Look through the listing below, and wherever a line has the string "dasharray", copy it.

Exercise data:
----

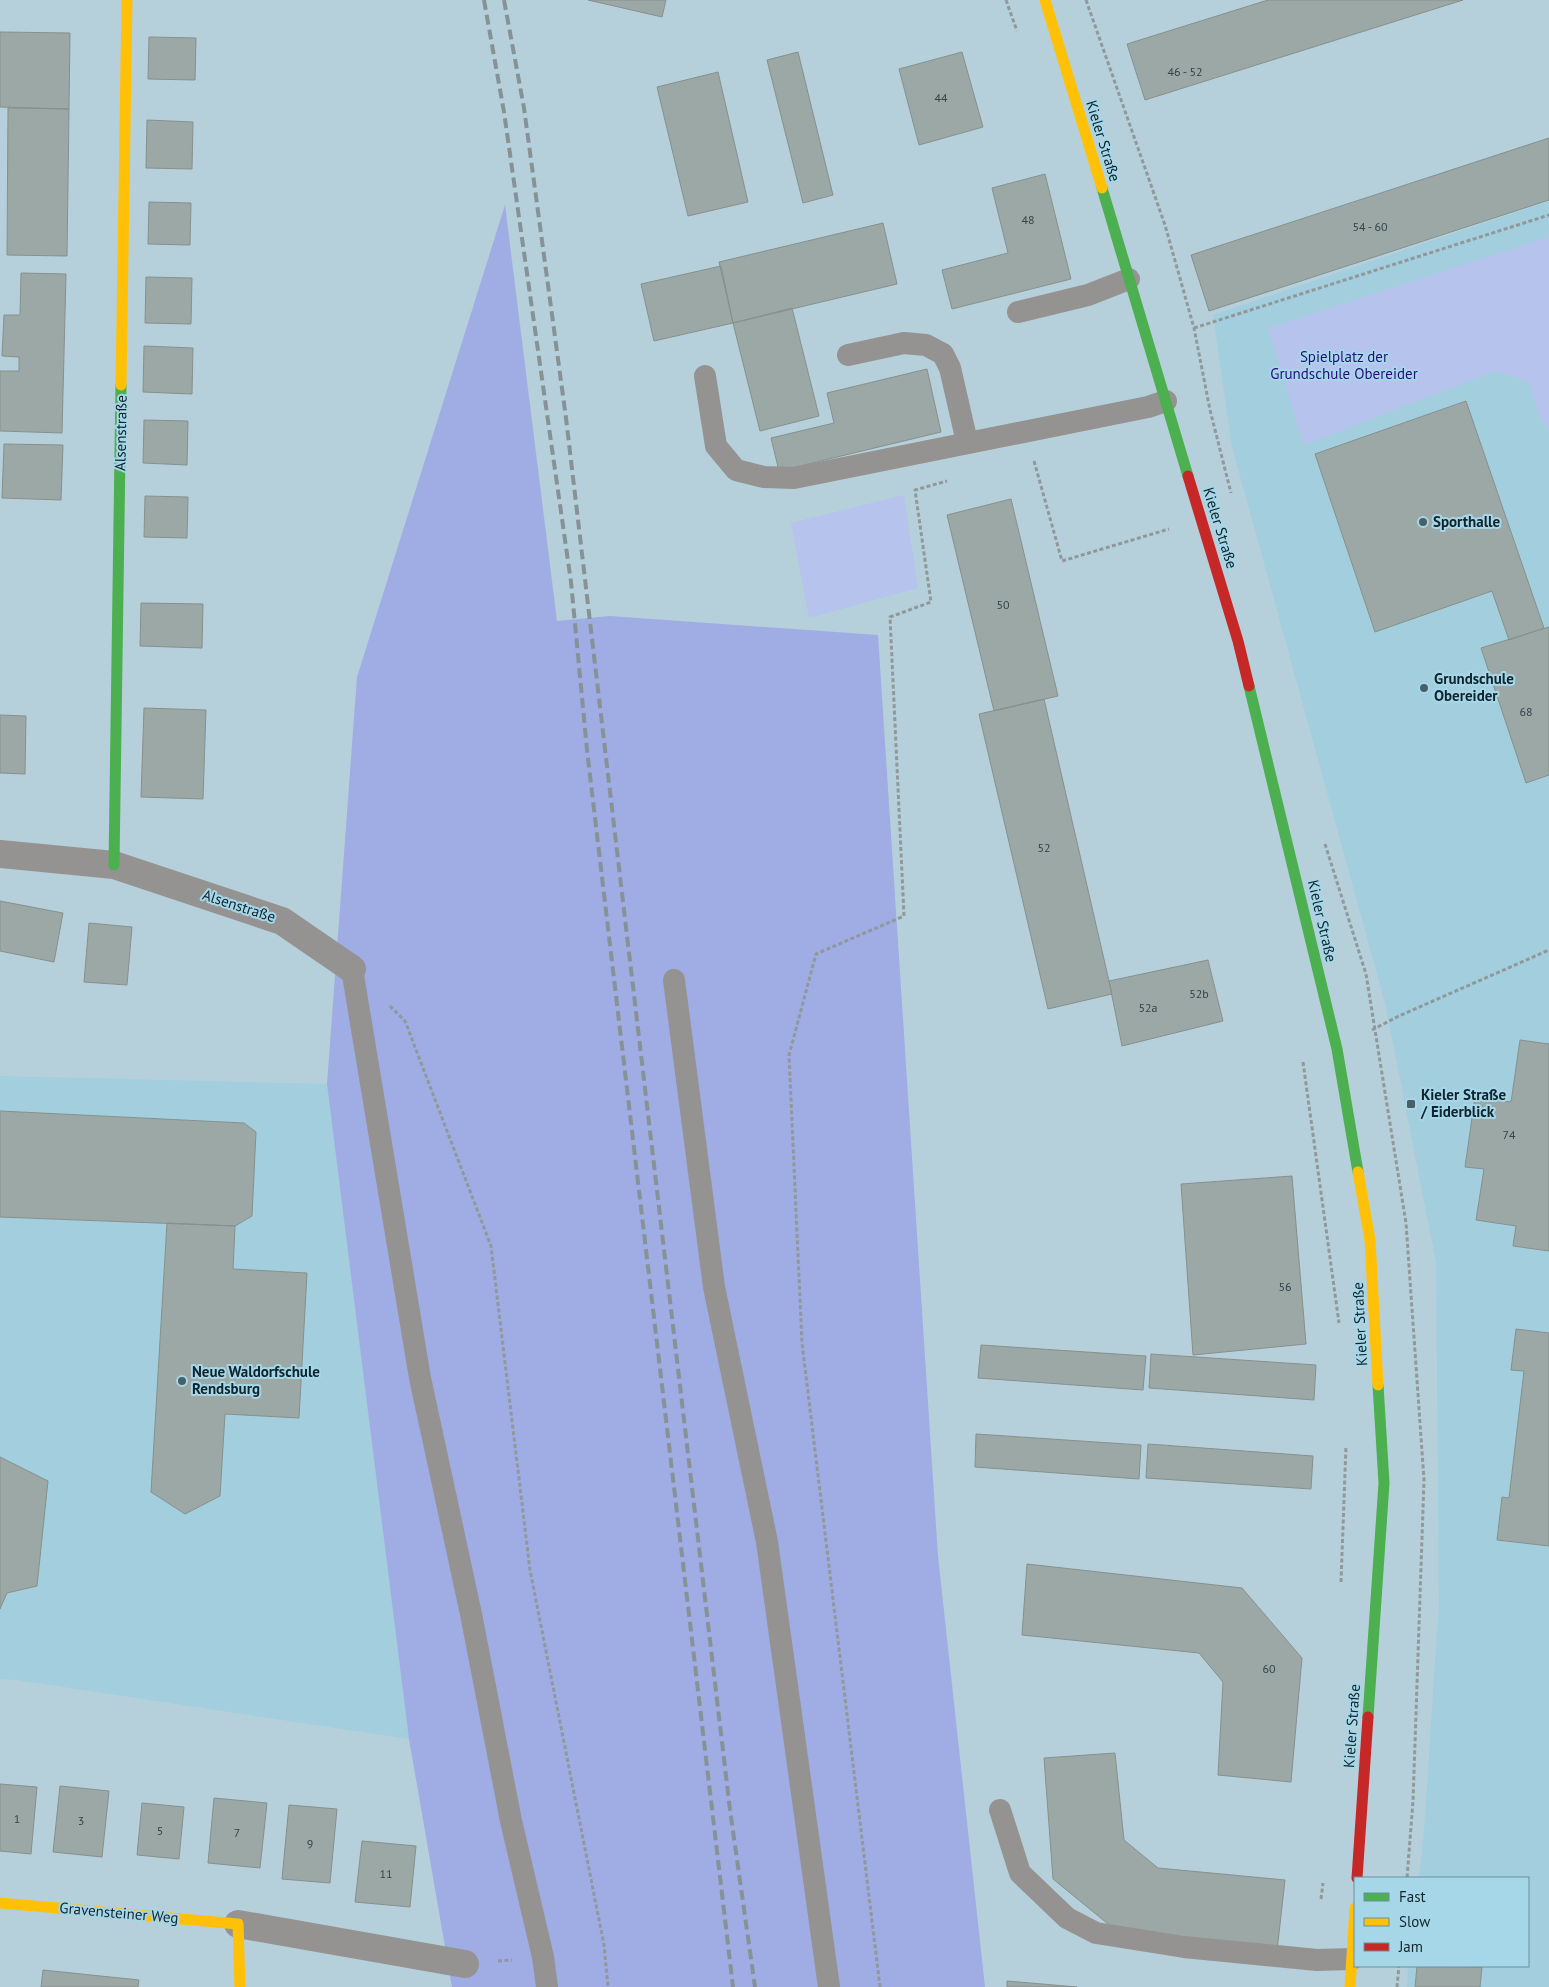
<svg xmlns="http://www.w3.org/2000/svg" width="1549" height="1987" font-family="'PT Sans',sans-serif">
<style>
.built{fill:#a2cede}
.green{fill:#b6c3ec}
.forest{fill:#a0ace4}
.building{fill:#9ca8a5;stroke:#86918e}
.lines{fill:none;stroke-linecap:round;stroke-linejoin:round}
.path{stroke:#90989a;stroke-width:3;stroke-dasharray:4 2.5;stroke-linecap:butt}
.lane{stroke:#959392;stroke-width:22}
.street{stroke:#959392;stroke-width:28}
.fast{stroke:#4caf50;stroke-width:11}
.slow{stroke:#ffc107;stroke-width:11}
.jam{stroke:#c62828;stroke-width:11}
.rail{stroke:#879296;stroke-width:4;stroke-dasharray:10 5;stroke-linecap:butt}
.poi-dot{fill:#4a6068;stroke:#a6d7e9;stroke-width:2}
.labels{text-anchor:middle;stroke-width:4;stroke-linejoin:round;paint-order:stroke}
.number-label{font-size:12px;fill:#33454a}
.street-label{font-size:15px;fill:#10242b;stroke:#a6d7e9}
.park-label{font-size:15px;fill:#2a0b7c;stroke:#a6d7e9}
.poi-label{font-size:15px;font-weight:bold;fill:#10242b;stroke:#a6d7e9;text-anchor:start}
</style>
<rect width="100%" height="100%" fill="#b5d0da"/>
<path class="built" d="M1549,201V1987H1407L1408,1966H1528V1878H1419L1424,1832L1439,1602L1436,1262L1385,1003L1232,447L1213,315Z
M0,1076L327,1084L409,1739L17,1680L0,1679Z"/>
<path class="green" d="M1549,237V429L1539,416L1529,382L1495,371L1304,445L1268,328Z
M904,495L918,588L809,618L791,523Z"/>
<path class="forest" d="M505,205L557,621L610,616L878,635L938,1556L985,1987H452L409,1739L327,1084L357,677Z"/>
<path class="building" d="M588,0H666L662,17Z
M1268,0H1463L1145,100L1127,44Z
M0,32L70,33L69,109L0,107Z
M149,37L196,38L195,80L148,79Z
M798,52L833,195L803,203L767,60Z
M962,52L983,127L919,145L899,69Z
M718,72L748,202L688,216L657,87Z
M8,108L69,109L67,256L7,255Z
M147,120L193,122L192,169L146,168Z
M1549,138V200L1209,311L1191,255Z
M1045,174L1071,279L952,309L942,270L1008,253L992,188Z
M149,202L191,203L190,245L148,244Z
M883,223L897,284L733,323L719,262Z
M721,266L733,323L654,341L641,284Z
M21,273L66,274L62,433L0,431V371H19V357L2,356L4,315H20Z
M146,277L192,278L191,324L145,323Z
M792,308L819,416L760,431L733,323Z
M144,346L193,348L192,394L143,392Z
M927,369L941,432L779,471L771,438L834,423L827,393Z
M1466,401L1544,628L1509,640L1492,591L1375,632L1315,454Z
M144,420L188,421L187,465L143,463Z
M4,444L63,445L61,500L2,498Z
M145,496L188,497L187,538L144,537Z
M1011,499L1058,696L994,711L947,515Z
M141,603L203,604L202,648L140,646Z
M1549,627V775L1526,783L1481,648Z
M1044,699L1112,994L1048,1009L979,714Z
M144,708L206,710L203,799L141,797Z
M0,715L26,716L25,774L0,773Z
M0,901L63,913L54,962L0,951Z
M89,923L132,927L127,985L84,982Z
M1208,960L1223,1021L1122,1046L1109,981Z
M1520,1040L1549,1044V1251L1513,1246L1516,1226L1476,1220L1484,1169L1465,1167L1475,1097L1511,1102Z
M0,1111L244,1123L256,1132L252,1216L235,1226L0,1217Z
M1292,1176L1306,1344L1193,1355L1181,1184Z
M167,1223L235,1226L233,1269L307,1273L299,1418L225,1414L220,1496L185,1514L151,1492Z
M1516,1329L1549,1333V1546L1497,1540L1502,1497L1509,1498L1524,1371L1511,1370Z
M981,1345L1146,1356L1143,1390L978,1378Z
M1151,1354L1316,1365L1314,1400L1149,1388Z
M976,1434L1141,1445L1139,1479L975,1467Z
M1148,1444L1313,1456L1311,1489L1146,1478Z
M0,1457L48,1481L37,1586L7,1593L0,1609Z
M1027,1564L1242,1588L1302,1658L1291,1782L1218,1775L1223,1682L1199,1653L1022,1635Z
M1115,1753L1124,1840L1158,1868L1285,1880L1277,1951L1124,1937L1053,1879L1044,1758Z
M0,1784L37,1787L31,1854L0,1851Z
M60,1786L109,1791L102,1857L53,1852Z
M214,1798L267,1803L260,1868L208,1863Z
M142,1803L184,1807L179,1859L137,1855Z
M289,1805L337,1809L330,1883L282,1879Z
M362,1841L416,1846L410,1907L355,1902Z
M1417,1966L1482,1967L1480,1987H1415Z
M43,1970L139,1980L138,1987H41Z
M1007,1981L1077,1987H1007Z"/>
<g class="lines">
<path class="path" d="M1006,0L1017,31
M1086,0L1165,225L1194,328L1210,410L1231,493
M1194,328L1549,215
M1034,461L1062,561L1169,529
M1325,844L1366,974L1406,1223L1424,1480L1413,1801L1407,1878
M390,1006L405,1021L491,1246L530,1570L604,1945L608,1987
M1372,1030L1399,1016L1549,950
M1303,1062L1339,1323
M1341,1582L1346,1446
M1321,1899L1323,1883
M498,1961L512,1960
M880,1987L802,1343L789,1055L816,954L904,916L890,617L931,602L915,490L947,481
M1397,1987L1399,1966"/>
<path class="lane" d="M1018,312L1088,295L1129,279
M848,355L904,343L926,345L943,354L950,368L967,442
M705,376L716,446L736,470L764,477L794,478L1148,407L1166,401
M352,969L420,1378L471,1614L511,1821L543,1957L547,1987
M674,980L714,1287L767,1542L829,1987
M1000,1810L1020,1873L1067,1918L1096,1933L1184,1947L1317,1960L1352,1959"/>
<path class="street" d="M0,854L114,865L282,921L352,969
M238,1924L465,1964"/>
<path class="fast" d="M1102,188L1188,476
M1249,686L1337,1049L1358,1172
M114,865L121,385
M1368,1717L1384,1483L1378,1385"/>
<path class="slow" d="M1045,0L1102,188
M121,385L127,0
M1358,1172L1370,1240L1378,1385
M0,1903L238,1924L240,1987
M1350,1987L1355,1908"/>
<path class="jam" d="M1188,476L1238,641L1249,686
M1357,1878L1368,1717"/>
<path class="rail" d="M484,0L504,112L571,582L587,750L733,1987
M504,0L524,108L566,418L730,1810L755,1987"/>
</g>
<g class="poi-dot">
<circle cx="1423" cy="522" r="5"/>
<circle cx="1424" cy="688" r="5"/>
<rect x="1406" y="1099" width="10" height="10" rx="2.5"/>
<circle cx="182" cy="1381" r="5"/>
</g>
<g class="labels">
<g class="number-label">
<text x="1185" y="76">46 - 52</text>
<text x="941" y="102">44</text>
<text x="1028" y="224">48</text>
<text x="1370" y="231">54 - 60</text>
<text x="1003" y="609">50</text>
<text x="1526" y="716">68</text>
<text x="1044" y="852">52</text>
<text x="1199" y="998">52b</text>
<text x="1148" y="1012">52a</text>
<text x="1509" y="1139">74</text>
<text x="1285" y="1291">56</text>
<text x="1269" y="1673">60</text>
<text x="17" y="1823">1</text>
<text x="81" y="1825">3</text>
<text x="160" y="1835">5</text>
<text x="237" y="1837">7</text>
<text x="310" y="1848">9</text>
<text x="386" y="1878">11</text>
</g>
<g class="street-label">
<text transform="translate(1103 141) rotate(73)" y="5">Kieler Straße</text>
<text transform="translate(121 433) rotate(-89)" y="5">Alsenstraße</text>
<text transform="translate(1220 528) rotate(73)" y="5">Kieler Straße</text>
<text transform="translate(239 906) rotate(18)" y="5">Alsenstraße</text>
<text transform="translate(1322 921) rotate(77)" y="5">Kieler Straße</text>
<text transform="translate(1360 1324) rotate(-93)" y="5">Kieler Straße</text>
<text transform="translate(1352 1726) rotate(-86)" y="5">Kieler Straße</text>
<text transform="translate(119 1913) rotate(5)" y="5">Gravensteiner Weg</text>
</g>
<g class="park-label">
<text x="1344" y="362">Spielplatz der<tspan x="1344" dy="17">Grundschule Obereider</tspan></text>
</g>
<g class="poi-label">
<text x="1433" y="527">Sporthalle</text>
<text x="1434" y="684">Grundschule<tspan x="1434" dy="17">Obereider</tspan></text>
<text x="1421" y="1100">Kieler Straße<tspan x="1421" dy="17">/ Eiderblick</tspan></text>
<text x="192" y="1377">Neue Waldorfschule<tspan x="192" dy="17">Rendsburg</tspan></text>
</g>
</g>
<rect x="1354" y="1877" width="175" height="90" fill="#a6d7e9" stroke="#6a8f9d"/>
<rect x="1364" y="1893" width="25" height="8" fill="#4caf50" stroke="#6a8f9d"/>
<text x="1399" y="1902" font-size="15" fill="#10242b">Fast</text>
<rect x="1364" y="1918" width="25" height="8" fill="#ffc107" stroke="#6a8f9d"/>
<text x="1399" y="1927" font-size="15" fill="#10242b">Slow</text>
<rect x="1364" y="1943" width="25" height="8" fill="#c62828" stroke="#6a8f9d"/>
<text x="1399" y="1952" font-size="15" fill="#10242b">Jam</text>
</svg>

----

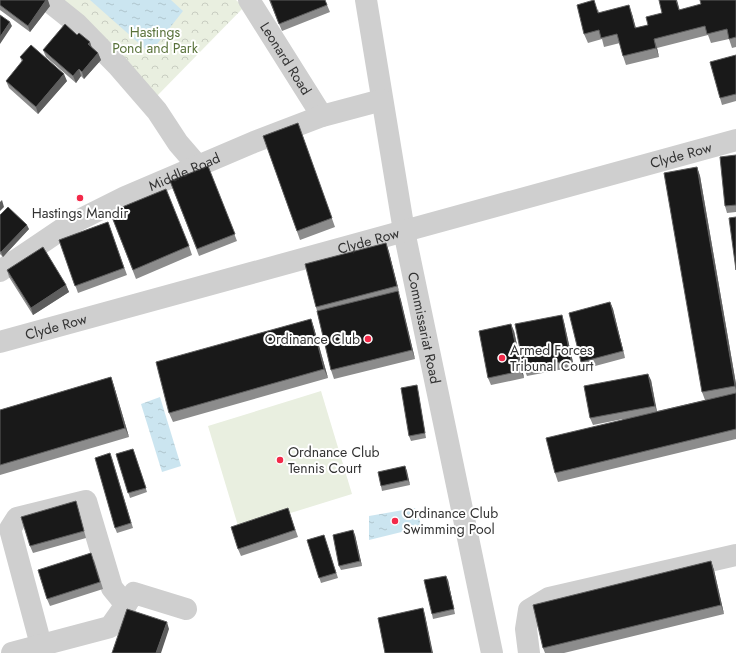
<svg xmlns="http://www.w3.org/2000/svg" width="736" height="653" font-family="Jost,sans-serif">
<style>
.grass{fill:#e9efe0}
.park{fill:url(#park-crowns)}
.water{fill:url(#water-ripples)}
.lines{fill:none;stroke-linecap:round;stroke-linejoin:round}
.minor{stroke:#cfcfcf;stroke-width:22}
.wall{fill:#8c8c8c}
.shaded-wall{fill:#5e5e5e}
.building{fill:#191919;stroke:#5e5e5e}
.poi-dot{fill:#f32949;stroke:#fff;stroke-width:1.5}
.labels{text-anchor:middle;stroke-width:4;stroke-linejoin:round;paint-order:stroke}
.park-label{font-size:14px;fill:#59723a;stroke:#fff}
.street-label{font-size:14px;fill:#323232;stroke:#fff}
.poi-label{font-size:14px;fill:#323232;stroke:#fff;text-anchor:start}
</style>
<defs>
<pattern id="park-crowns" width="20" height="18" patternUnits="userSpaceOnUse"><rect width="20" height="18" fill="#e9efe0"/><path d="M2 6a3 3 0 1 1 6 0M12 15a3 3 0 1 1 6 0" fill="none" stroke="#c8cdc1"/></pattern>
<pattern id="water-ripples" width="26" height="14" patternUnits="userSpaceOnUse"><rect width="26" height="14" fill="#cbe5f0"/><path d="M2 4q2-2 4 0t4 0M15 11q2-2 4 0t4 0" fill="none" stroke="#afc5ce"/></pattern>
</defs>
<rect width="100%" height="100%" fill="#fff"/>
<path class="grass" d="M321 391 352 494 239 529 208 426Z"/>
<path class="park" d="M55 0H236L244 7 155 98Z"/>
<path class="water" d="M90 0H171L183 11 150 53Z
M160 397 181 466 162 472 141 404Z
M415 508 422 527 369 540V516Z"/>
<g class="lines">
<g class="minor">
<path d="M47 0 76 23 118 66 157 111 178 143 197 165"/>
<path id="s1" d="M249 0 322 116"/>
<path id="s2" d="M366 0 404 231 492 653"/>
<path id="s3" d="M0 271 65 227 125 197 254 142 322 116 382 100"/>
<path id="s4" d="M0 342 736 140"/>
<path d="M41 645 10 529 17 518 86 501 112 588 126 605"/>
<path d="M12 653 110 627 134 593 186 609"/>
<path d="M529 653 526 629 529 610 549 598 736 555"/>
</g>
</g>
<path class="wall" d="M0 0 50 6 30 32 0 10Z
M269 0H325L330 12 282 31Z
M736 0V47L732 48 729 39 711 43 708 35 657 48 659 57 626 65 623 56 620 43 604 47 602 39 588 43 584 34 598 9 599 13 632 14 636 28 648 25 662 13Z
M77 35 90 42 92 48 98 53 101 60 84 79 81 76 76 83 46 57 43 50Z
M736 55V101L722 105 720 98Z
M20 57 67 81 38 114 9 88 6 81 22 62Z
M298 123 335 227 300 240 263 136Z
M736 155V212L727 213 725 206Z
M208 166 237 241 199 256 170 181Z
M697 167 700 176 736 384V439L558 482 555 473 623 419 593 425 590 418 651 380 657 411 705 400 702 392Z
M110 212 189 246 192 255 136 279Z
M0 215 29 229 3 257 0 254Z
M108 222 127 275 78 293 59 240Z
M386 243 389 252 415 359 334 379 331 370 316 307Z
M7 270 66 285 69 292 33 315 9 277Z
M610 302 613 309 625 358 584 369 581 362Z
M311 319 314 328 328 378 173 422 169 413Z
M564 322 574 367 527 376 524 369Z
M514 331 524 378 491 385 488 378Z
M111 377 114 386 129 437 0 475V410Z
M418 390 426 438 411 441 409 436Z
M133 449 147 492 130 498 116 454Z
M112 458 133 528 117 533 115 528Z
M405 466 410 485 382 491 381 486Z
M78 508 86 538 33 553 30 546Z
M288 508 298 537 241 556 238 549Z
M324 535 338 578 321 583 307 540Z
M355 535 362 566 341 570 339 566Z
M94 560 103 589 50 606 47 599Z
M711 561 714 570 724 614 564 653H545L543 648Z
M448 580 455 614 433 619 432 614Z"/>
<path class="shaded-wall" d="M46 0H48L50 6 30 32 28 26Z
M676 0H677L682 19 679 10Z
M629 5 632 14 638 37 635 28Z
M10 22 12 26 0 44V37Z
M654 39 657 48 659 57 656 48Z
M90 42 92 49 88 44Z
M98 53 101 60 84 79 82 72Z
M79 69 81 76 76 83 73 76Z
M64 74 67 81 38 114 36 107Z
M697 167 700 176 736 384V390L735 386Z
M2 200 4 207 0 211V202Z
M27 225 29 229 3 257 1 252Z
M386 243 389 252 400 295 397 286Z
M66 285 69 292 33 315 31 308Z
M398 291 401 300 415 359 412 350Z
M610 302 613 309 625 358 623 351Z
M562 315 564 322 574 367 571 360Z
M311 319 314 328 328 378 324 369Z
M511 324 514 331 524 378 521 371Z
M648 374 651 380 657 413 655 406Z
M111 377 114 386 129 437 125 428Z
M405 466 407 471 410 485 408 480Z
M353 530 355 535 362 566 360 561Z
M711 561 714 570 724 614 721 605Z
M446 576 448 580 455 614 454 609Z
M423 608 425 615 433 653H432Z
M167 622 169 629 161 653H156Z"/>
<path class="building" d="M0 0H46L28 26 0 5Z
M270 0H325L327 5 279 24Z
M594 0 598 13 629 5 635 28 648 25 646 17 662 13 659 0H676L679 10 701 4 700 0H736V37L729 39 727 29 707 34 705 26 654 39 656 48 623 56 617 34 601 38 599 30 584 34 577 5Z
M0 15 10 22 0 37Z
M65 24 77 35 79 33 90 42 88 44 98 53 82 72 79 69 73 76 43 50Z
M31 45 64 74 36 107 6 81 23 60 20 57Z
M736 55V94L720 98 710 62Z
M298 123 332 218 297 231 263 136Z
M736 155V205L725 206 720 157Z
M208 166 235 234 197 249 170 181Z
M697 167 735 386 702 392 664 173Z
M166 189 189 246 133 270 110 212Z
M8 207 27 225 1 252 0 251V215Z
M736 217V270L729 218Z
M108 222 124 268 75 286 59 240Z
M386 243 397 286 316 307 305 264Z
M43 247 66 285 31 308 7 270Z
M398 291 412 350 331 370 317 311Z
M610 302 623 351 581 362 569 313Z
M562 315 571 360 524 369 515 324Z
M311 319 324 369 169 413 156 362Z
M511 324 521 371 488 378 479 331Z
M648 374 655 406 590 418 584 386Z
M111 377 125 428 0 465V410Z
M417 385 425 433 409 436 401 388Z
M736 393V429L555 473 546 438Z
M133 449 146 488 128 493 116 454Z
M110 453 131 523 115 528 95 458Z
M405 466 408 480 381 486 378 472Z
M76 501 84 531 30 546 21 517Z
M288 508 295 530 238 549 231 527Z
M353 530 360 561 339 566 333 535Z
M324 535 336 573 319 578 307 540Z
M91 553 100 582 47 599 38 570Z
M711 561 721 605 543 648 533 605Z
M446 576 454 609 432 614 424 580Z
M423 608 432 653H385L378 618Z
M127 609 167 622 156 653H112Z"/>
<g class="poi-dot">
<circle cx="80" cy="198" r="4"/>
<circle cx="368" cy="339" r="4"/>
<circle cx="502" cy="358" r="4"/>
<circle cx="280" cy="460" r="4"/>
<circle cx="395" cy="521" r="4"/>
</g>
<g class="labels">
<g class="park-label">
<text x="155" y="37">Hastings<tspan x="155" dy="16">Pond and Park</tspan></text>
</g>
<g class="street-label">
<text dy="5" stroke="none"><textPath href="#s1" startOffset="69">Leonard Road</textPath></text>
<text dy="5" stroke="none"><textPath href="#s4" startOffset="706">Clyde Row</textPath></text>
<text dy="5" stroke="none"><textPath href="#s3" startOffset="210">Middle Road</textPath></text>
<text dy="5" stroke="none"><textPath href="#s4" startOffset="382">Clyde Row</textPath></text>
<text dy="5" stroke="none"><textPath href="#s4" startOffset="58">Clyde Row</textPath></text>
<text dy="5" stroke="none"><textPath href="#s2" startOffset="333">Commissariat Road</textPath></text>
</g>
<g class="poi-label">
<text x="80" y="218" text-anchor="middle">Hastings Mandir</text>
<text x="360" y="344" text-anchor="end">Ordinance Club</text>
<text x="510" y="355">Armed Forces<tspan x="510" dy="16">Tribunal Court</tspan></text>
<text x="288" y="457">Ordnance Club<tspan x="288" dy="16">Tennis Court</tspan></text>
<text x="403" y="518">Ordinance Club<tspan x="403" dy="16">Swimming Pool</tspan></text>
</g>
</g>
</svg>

----

Solution for this problem:
.path{stroke:#90989a;stroke-width:3;stroke-dasharray:4 2.5;stroke-linecap:butt}
.rail{stroke:#879296;stroke-width:4;stroke-dasharray:10 5;stroke-linecap:butt}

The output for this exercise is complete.